# What is required
The entries below should be written out again exactly as they stand.

# Material to process

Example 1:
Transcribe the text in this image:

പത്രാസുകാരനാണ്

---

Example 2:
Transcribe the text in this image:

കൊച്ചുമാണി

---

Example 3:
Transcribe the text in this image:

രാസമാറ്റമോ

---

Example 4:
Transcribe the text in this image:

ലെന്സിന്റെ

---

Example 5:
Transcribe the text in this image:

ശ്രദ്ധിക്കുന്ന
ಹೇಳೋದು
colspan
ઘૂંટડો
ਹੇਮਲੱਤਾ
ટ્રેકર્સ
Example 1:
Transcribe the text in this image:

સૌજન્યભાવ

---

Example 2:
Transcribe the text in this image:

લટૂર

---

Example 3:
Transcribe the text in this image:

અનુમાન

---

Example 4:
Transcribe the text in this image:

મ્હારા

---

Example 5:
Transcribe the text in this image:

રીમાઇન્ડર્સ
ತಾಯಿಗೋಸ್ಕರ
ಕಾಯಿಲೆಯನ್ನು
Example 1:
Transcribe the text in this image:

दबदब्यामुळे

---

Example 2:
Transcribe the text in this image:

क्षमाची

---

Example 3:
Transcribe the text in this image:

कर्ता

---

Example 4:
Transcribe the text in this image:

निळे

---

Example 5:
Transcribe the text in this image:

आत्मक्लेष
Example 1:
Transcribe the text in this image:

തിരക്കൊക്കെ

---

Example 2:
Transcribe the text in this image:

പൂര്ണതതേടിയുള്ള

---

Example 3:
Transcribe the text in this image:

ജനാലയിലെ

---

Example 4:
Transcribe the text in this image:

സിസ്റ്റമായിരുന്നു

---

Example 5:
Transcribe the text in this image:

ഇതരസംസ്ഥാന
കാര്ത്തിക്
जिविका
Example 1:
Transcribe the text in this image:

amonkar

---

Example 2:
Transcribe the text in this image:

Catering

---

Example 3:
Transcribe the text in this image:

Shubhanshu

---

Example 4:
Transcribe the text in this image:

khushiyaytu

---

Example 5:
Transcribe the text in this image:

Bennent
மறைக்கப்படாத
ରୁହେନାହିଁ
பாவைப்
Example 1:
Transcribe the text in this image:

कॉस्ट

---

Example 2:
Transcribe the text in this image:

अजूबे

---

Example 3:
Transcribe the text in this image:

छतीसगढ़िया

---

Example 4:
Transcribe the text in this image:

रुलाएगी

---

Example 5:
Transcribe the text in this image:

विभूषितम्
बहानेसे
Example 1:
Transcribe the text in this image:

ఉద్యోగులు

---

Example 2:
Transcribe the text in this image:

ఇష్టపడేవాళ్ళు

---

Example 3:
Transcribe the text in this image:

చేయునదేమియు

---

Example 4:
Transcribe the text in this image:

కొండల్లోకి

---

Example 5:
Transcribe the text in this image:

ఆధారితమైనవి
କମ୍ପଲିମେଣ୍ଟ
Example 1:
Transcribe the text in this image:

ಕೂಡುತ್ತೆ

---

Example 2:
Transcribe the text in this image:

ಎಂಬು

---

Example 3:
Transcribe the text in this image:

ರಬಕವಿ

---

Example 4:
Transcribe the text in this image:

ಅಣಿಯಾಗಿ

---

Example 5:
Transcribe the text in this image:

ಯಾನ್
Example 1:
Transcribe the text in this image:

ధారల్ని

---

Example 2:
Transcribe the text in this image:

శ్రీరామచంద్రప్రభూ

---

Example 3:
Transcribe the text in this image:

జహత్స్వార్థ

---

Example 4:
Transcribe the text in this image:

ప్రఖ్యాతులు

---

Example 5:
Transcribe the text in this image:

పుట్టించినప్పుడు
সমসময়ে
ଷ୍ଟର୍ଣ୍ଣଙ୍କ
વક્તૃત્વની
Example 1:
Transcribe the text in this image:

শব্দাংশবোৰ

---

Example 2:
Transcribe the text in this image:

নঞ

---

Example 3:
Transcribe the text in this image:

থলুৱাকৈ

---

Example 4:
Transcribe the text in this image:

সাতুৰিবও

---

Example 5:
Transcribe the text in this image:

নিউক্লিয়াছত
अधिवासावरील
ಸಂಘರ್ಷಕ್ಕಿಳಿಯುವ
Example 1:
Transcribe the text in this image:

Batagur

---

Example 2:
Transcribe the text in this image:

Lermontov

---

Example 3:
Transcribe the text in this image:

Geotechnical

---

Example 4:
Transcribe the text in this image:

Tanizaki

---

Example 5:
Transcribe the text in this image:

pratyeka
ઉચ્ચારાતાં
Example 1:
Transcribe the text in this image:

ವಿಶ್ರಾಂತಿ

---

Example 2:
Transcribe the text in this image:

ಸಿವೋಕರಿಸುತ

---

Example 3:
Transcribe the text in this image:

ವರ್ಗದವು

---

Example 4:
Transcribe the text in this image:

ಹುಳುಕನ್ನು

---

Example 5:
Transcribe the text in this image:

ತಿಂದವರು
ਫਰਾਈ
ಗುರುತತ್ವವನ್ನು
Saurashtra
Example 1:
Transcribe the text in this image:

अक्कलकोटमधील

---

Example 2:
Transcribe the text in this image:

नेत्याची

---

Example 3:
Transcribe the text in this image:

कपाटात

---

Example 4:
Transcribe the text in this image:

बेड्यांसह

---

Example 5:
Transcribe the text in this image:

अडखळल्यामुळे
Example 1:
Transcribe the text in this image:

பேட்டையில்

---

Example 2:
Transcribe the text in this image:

# Answer area
Example 1:
Transcribe the text in this image:

പത്രാസുകാരനാണ്

---

Example 2:
Transcribe the text in this image:

കൊച്ചുമാണി

---

Example 3:
Transcribe the text in this image:

രാസമാറ്റമോ

---

Example 4:
Transcribe the text in this image:

ലെന്സിന്റെ

---

Example 5:
Transcribe the text in this image:

ശ്രദ്ധിക്കുന്ന
ಹೇಳೋದು
colspan
ઘૂંટડો
ਹੇਮਲੱਤਾ
ટ્રેકર્સ
Example 1:
Transcribe the text in this image:

સૌજન્યભાવ

---

Example 2:
Transcribe the text in this image:

લટૂર

---

Example 3:
Transcribe the text in this image:

અનુમાન

---

Example 4:
Transcribe the text in this image:

મ્હારા

---

Example 5:
Transcribe the text in this image:

રીમાઇન્ડર્સ
ತಾಯಿಗೋಸ್ಕರ
ಕಾಯಿಲೆಯನ್ನು
Example 1:
Transcribe the text in this image:

दबदब्यामुळे

---

Example 2:
Transcribe the text in this image:

क्षमाची

---

Example 3:
Transcribe the text in this image:

कर्ता

---

Example 4:
Transcribe the text in this image:

निळे

---

Example 5:
Transcribe the text in this image:

आत्मक्लेष
Example 1:
Transcribe the text in this image:

തിരക്കൊക്കെ

---

Example 2:
Transcribe the text in this image:

പൂര്ണതതേടിയുള്ള

---

Example 3:
Transcribe the text in this image:

ജനാലയിലെ

---

Example 4:
Transcribe the text in this image:

സിസ്റ്റമായിരുന്നു

---

Example 5:
Transcribe the text in this image:

ഇതരസംസ്ഥാന
കാര്ത്തിക്
जिविका
Example 1:
Transcribe the text in this image:

amonkar

---

Example 2:
Transcribe the text in this image:

Catering

---

Example 3:
Transcribe the text in this image:

Shubhanshu

---

Example 4:
Transcribe the text in this image:

khushiyaytu

---

Example 5:
Transcribe the text in this image:

Bennent
மறைக்கப்படாத
ରୁହେନାହିଁ
பாவைப்
Example 1:
Transcribe the text in this image:

कॉस्ट

---

Example 2:
Transcribe the text in this image:

अजूबे

---

Example 3:
Transcribe the text in this image:

छतीसगढ़िया

---

Example 4:
Transcribe the text in this image:

रुलाएगी

---

Example 5:
Transcribe the text in this image:

विभूषितम्
बहानेसे
Example 1:
Transcribe the text in this image:

ఉద్యోగులు

---

Example 2:
Transcribe the text in this image:

ఇష్టపడేవాళ్ళు

---

Example 3:
Transcribe the text in this image:

చేయునదేమియు

---

Example 4:
Transcribe the text in this image:

కొండల్లోకి

---

Example 5:
Transcribe the text in this image:

ఆధారితమైనవి
କମ୍ପଲିମେଣ୍ଟ
Example 1:
Transcribe the text in this image:

ಕೂಡುತ್ತೆ

---

Example 2:
Transcribe the text in this image:

ಎಂಬು

---

Example 3:
Transcribe the text in this image:

ರಬಕವಿ

---

Example 4:
Transcribe the text in this image:

ಅಣಿಯಾಗಿ

---

Example 5:
Transcribe the text in this image:

ಯಾನ್
Example 1:
Transcribe the text in this image:

ధారల్ని

---

Example 2:
Transcribe the text in this image:

శ్రీరామచంద్రప్రభూ

---

Example 3:
Transcribe the text in this image:

జహత్స్వార్థ

---

Example 4:
Transcribe the text in this image:

ప్రఖ్యాతులు

---

Example 5:
Transcribe the text in this image:

పుట్టించినప్పుడు
সমসময়ে
ଷ୍ଟର୍ଣ୍ଣଙ୍କ
વક્તૃત્વની
Example 1:
Transcribe the text in this image:

শব্দাংশবোৰ

---

Example 2:
Transcribe the text in this image:

নঞ

---

Example 3:
Transcribe the text in this image:

থলুৱাকৈ

---

Example 4:
Transcribe the text in this image:

সাতুৰিবও

---

Example 5:
Transcribe the text in this image:

নিউক্লিয়াছত
अधिवासावरील
ಸಂಘರ್ಷಕ್ಕಿಳಿಯುವ
Example 1:
Transcribe the text in this image:

Batagur

---

Example 2:
Transcribe the text in this image:

Lermontov

---

Example 3:
Transcribe the text in this image:

Geotechnical

---

Example 4:
Transcribe the text in this image:

Tanizaki

---

Example 5:
Transcribe the text in this image:

pratyeka
ઉચ્ચારાતાં
Example 1:
Transcribe the text in this image:

ವಿಶ್ರಾಂತಿ

---

Example 2:
Transcribe the text in this image:

ಸಿವೋಕರಿಸುತ

---

Example 3:
Transcribe the text in this image:

ವರ್ಗದವು

---

Example 4:
Transcribe the text in this image:

ಹುಳುಕನ್ನು

---

Example 5:
Transcribe the text in this image:

ತಿಂದವರು
ਫਰਾਈ
ಗುರುತತ್ವವನ್ನು
Saurashtra
Example 1:
Transcribe the text in this image:

अक्कलकोटमधील

---

Example 2:
Transcribe the text in this image:

नेत्याची

---

Example 3:
Transcribe the text in this image:

कपाटात

---

Example 4:
Transcribe the text in this image:

बेड्यांसह

---

Example 5:
Transcribe the text in this image:

अडखळल्यामुळे
Example 1:
Transcribe the text in this image:

பேட்டையில்

---

Example 2:
Transcribe the text in this image:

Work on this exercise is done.